A critical security vulnerability was disclosed in Erlang/Open Telecom Platform (OTP) Introducing SSH, which can allow the attacker to perform an arbitrary code under certain conditions.
Vulnerability tracked as Cve-2025-32433Received the maximum CVSS 10.0 score.
“The vulnerability allows the attacker with the network access to the Erlang/OTP SSH server to perform arbitrary code without pre -authentication,” – researchers of the Ruhr Bochum Fabian Bäumer, Marcus Brinkmann, Marcel Maehren and Jörg Schwenk – Note.
The problem follows from improper processing of SSH reports, which essentially allow the attacker to send reports of the connection protocol before authentication. Successful exploitation of disadvantages can lead to arbitrary code in context Ssh daemon.
In addition, worsening the risk when the Demon process works as a root, it allows the attacker to have full control over the device, in turn, opening the way to unauthorized access and manipulation with sensitive data or refusal (DOS).
On all users running on the SSH server based on the Erlang/OTP SSS library, probably Cve-2025-32433. Recommended update to the versions of OTP-27.3, OTP-26.5.11 and OTP-25.3.2.20. As temporary solutions, access to vulnerable SSH servers can be prevented by the relevant firewall rules.
In a statement shared with Hacker News, Mayuresh Dani, a security manager in Qualys, named the vulnerability extremely critical and that it could allow the actor threatening to perform actions such as installing redemption or disabling sensitive data.

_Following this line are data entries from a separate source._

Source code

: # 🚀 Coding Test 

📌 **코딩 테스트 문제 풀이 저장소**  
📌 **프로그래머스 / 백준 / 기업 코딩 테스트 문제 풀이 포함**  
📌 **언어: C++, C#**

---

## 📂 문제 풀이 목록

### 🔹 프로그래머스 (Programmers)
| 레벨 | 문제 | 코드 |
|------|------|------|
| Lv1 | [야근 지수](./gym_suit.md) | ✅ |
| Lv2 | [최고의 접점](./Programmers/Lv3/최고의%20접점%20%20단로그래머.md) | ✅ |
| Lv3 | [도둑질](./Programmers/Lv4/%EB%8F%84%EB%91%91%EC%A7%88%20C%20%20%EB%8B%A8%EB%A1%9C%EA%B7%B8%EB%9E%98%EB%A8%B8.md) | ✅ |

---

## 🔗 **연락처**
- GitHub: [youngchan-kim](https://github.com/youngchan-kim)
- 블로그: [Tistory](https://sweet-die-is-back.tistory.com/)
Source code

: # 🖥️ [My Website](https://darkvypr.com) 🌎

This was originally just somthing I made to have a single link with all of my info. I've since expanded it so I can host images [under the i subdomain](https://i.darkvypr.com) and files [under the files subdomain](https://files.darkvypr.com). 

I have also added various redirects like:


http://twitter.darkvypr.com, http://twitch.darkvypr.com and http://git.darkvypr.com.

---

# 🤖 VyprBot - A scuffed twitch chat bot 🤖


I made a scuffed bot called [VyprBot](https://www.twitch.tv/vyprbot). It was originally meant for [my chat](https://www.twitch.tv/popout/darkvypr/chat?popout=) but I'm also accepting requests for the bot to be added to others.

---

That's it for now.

“Erlang is commonly found in high availability systems due to reliable and simultaneous processing support,” Dani said. “Most Cisco and Ericsson devices control Erland.”
“Any service using the SSH Erlang/OTP library for remote access such as those used in OT/Iot devices, Edge Computing Devices are sensitive. Update to fixed Erlang/OTP or verse vendors that are supported by suppliers, they will repair the impulse. Limit Access to the SSSH port supported by the user.